- What to produce:
Find the word "mathématiques" in the records and copy every line where it occurs.

- Extracted page text data:

● ● ● ● ●

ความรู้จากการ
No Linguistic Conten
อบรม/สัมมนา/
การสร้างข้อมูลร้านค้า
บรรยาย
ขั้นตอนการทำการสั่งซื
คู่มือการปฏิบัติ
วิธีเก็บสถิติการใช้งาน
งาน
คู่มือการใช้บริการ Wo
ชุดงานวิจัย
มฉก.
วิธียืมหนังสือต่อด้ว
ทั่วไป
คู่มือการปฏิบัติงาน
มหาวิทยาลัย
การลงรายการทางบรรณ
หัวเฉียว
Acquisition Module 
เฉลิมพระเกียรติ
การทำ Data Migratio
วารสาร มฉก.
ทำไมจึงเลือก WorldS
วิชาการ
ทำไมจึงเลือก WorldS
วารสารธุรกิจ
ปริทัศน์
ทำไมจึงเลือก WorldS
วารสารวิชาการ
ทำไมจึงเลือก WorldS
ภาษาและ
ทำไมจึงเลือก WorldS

● ● ● ● ●

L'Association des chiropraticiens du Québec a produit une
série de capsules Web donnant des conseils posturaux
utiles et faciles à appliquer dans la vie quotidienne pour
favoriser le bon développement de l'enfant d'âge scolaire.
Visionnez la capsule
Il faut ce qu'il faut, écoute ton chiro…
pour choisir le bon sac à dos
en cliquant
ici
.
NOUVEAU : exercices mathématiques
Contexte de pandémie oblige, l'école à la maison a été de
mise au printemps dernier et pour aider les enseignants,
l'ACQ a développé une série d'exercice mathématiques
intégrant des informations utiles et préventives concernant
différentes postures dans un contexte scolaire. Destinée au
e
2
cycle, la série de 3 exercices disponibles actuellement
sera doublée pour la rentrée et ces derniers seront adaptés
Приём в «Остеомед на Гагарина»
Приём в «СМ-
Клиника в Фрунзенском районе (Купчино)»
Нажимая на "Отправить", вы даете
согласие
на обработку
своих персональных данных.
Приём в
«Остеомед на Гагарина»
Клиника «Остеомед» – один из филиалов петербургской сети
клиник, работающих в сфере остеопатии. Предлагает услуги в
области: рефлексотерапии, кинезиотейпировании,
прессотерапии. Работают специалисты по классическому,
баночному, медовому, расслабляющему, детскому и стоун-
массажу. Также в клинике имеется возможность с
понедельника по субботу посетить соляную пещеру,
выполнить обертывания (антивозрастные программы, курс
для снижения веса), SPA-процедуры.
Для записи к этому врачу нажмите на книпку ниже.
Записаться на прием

● ● ● ● ●

- Output of the exercise:
NOUVEAU : exercices mathématiques
l'ACQ a développé une série d'exercice mathématiques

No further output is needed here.